## Data entries

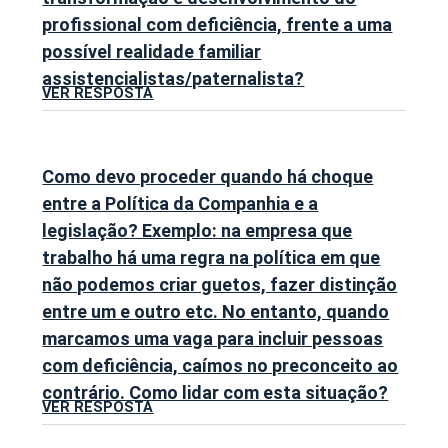
profissional com deficiência, frente a uma
possível realidade familiar
assistencialistas/paternalista?
VER RESPOSTA
Como devo proceder quando há choque
entre a Política da Companhia e a
legislação? Exemplo: na empresa que
trabalho há uma regra na política em que
não podemos criar guetos, fazer distinção
entre um e outro etc. No entanto, quando
marcamos uma vaga para incluir pessoas
com deficiência, caímos no preconceito ao
contrário. Como lidar com esta situação?
VER RESPOSTA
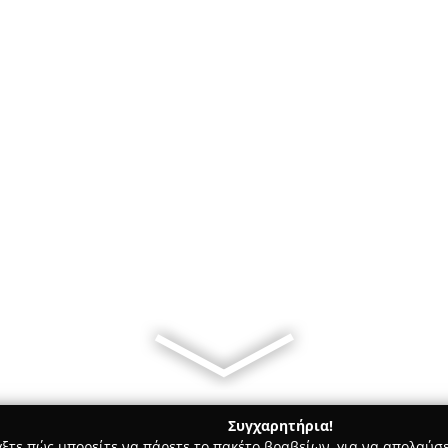
Συγχαρητήρια!
γξτε πώς μπορείτε να πάρετε το πακέτο βραβείων, για να απολαύσε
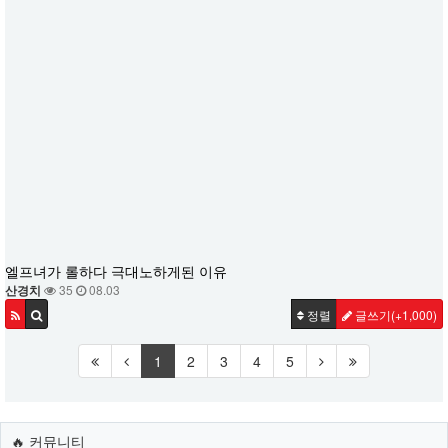
엘프녀가 롤하다 극대노하게된 이유
산경치
35
08.03
정렬
글쓰기
(+1,000)
1
2
3
4
5
🔥 커뮤니티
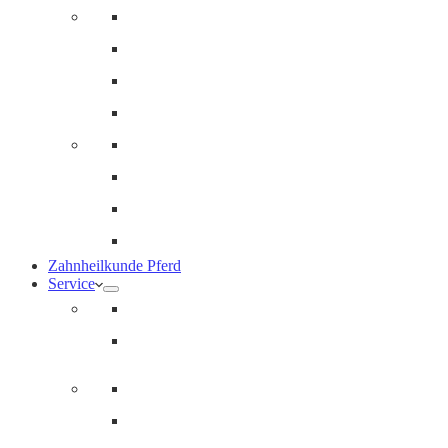
Innere Medizin und Labor
Geriatrie
Dermatologie
Ernährungsberatung
Augenheilkunde
Ankaufuntersuchungen (AKU)
Chirugie
Gynäkologie und Fohlenmedizin
Zahnheilkunde Pferd
Service
Notdienst für Pferde
Notfallpass
Abrechnung
Wertgutscheine / Geschenkkarten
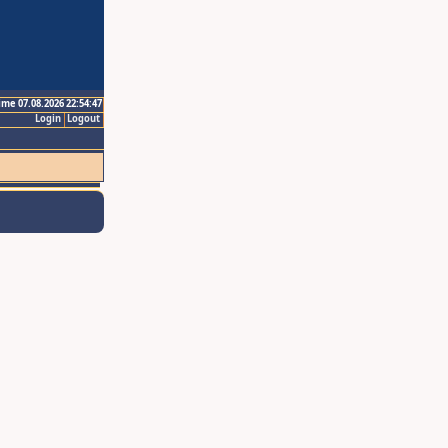
ime 07.08.2026 22:54:47
Login
Logout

## Work order
Quote the text of each row above word for word, line by line, and leave the pictures out.

## Exercise solution
profissional com deficiência, frente a uma
possível realidade familiar
assistencialistas/paternalista?
VER RESPOSTA
Como devo proceder quando há choque
entre a Política da Companhia e a
legislação? Exemplo: na empresa que
trabalho há uma regra na política em que
não podemos criar guetos, fazer distinção
entre um e outro etc. No entanto, quando
marcamos uma vaga para incluir pessoas
com deficiência, caímos no preconceito ao
contrário. Como lidar com esta situação?
VER RESPOSTA
Συγχαρητήρια!
γξτε πώς μπορείτε να πάρετε το πακέτο βραβείων, για να απολαύσε
엘프녀가 롤하다 극대노하게된 이유
산경치
35
08.03
정렬
글쓰기
(+1,000)
1
2
3
4
5
🔥 커뮤니티
Innere Medizin und Labor
Geriatrie
Dermatologie
Ernährungsberatung
Augenheilkunde
Ankaufuntersuchungen (AKU)
Chirugie
Gynäkologie und Fohlenmedizin
Zahnheilkunde Pferd
Service
Notdienst für Pferde
Notfallpass
Abrechnung
Wertgutscheine / Geschenkkarten
ime 07.08.2026 22:54:47
Login
Logout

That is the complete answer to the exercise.